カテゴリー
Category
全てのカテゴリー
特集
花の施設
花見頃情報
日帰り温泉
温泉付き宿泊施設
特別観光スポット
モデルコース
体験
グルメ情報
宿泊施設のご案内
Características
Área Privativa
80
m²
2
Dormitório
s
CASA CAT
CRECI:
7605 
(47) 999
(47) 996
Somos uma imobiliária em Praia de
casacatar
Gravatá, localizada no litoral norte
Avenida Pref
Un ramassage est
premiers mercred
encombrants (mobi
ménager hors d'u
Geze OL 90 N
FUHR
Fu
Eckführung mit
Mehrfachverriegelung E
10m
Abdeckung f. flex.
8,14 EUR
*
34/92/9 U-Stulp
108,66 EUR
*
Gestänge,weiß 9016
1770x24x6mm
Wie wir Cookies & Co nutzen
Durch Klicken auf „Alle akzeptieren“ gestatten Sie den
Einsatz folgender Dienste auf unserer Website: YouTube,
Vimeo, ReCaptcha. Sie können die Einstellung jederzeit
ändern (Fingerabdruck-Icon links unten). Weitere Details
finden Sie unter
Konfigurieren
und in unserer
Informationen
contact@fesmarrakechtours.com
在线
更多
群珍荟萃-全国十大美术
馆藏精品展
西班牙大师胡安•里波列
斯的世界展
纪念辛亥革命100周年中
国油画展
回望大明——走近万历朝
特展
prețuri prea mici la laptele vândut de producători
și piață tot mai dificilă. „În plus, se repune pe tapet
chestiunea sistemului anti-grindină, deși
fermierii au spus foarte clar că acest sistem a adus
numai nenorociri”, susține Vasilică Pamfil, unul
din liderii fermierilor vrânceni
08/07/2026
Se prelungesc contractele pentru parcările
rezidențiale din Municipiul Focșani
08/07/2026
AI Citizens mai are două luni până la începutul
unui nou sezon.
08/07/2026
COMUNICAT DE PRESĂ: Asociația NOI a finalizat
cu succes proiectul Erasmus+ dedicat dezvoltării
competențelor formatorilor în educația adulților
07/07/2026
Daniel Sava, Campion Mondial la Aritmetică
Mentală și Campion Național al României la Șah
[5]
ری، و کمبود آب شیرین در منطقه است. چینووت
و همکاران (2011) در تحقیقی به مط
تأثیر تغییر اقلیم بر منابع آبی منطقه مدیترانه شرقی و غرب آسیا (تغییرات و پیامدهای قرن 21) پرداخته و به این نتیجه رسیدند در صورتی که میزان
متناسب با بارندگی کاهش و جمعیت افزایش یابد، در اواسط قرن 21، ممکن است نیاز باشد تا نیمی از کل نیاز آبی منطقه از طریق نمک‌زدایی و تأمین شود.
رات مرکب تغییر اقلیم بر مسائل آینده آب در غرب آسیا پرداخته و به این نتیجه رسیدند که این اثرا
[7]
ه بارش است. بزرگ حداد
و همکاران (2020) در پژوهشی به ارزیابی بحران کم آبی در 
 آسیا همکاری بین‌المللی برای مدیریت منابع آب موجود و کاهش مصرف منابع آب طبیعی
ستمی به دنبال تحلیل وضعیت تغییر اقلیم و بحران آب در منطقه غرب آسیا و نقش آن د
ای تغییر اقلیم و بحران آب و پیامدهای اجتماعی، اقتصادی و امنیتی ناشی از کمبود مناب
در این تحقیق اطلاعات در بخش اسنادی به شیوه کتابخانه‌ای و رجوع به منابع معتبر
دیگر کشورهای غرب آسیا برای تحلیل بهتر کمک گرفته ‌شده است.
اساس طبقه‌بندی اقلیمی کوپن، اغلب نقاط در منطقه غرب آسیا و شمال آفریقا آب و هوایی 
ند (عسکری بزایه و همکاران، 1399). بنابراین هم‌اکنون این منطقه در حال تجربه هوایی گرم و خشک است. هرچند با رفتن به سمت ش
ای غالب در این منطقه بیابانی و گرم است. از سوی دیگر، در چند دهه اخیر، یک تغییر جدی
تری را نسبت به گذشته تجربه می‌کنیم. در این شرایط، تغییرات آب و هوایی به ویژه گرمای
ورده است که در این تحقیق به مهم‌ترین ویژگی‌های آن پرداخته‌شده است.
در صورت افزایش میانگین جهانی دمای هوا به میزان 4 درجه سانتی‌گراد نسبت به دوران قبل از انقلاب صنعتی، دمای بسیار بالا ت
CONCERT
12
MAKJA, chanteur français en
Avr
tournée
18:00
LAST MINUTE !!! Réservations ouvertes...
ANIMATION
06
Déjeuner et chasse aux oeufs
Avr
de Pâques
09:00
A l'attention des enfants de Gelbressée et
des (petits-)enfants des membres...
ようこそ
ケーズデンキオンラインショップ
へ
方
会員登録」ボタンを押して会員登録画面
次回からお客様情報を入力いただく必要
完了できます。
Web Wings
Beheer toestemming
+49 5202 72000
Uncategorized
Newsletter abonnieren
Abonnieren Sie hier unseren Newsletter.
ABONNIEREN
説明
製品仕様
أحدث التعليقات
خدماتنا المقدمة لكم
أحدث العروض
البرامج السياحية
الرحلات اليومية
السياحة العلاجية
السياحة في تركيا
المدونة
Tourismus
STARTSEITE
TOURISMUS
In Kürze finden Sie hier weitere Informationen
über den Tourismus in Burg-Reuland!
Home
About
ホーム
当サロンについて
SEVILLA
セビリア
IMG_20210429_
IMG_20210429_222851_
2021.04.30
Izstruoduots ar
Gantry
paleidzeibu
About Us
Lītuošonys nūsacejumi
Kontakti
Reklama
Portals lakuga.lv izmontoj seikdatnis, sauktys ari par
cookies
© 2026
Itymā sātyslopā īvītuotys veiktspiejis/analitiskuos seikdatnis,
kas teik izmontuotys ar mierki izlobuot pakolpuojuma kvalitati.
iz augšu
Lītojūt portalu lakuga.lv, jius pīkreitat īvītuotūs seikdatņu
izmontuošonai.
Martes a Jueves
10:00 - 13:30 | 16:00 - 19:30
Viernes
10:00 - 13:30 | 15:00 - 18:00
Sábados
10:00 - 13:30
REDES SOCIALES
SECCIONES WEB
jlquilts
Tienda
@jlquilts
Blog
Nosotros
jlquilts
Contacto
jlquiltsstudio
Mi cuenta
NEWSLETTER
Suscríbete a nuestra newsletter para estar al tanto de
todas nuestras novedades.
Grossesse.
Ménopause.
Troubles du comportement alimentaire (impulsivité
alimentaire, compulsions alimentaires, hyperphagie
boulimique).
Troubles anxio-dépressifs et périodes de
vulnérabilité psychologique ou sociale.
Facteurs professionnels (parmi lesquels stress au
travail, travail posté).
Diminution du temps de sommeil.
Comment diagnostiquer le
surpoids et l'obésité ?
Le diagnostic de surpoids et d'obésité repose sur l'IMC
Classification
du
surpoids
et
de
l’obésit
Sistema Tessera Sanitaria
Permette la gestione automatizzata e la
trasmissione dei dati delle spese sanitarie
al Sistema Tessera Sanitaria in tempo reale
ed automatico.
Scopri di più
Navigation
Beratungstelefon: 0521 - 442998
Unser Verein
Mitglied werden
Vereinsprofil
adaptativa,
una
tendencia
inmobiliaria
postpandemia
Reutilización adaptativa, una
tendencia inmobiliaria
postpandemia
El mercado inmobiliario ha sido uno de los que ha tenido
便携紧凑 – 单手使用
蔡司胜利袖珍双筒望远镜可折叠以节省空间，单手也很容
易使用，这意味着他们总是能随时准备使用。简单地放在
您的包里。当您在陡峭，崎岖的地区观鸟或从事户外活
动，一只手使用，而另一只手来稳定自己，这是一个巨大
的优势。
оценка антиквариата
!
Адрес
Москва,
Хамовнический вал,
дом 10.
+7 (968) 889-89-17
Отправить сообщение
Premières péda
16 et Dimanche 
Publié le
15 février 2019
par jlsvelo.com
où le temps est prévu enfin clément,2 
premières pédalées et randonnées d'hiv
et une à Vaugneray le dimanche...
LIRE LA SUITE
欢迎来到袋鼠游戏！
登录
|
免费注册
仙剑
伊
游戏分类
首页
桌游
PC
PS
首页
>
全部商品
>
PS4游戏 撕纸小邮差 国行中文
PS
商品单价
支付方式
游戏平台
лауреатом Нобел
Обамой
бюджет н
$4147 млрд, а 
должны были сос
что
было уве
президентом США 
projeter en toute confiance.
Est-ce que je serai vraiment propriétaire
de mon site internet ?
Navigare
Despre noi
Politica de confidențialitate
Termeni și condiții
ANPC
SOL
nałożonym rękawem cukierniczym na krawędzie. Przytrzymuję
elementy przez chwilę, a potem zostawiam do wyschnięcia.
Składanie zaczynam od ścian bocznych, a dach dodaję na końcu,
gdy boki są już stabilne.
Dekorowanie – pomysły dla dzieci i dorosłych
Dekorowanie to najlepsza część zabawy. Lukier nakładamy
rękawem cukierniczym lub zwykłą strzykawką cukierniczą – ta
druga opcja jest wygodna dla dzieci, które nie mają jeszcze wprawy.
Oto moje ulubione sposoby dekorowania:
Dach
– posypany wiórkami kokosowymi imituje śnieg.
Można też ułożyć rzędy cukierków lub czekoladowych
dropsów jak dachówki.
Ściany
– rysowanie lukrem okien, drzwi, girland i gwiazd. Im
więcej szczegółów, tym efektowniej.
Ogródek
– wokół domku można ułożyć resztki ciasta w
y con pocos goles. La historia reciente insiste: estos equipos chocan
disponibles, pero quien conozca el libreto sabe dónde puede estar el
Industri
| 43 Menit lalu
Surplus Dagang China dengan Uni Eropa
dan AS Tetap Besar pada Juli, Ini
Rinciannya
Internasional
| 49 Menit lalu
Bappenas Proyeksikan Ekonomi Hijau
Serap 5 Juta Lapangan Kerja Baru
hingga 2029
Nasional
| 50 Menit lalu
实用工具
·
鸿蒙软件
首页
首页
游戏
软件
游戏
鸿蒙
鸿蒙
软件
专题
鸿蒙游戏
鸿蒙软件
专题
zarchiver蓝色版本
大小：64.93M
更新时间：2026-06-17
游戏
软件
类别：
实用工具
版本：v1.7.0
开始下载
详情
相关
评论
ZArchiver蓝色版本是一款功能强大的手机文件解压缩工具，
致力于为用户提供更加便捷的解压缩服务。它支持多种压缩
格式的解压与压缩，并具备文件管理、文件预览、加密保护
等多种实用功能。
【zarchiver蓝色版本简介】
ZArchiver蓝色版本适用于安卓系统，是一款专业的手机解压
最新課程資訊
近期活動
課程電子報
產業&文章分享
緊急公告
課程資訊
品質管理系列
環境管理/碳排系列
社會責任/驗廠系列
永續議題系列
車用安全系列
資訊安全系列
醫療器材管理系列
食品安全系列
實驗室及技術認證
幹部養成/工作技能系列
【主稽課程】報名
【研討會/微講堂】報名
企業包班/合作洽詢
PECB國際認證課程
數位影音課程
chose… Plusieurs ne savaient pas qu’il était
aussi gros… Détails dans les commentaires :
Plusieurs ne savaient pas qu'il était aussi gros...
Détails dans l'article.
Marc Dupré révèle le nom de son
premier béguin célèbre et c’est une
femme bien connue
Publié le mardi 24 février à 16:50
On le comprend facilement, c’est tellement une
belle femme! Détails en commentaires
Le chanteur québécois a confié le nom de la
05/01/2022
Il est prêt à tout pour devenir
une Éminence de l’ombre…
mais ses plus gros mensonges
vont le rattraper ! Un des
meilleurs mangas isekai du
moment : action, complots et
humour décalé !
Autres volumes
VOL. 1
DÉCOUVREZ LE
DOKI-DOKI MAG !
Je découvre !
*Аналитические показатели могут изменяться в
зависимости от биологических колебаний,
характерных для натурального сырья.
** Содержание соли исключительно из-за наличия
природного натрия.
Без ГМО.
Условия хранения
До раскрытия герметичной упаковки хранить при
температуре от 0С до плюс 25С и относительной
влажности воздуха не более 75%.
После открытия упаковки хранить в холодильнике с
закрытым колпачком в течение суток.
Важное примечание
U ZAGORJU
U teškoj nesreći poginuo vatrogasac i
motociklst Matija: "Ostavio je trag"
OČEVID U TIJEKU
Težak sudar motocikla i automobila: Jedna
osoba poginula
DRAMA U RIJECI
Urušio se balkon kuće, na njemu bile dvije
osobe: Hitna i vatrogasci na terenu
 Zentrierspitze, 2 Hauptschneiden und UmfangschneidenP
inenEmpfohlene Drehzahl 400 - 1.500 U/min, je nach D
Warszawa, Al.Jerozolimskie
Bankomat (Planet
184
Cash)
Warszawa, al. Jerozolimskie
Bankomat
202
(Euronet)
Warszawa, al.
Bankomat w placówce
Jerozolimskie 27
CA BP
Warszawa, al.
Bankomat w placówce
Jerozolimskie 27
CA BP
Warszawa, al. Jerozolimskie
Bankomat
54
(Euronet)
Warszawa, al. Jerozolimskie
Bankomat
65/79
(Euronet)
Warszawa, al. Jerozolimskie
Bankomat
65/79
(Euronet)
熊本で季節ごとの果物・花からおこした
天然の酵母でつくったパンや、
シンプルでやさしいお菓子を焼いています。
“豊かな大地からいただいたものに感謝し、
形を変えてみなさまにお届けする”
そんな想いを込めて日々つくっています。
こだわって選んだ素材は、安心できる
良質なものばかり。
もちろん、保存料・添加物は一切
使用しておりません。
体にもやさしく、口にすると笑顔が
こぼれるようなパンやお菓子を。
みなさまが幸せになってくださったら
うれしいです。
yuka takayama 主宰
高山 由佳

◆ Task item ◆
Please give an exact copy of the entries above, from the line with "finden Sie unter" down to the line with "آسیا همکاری بین‌المللی", inclusive, and nothing else.

◆ Task answer ◆
finden Sie unter
Konfigurieren
und in unserer
Informationen
contact@fesmarrakechtours.com
在线
更多
群珍荟萃-全国十大美术
馆藏精品展
西班牙大师胡安•里波列
斯的世界展
纪念辛亥革命100周年中
国油画展
回望大明——走近万历朝
特展
prețuri prea mici la laptele vândut de producători
și piață tot mai dificilă. „În plus, se repune pe tapet
chestiunea sistemului anti-grindină, deși
fermierii au spus foarte clar că acest sistem a adus
numai nenorociri”, susține Vasilică Pamfil, unul
din liderii fermierilor vrânceni
08/07/2026
Se prelungesc contractele pentru parcările
rezidențiale din Municipiul Focșani
08/07/2026
AI Citizens mai are două luni până la începutul
unui nou sezon.
08/07/2026
COMUNICAT DE PRESĂ: Asociația NOI a finalizat
cu succes proiectul Erasmus+ dedicat dezvoltării
competențelor formatorilor în educația adulților
07/07/2026
Daniel Sava, Campion Mondial la Aritmetică
Mentală și Campion Național al României la Șah
[5]
ری، و کمبود آب شیرین در منطقه است. چینووت
و همکاران (2011) در تحقیقی به مط
تأثیر تغییر اقلیم بر منابع آبی منطقه مدیترانه شرقی و غرب آسیا (تغییرات و پیامدهای قرن 21) پرداخته و به این نتیجه رسیدند در صورتی که میزان
متناسب با بارندگی کاهش و جمعیت افزایش یابد، در اواسط قرن 21، ممکن است نیاز باشد تا نیمی از کل نیاز آبی منطقه از طریق نمک‌زدایی و تأمین شود.
رات مرکب تغییر اقلیم بر مسائل آینده آب در غرب آسیا پرداخته و به این نتیجه رسیدند که این اثرا
[7]
ه بارش است. بزرگ حداد
و همکاران (2020) در پژوهشی به ارزیابی بحران کم آبی در 
 آسیا همکاری بین‌المللی برای مدیریت منابع آب موجود و کاهش مصرف منابع آب طبیعی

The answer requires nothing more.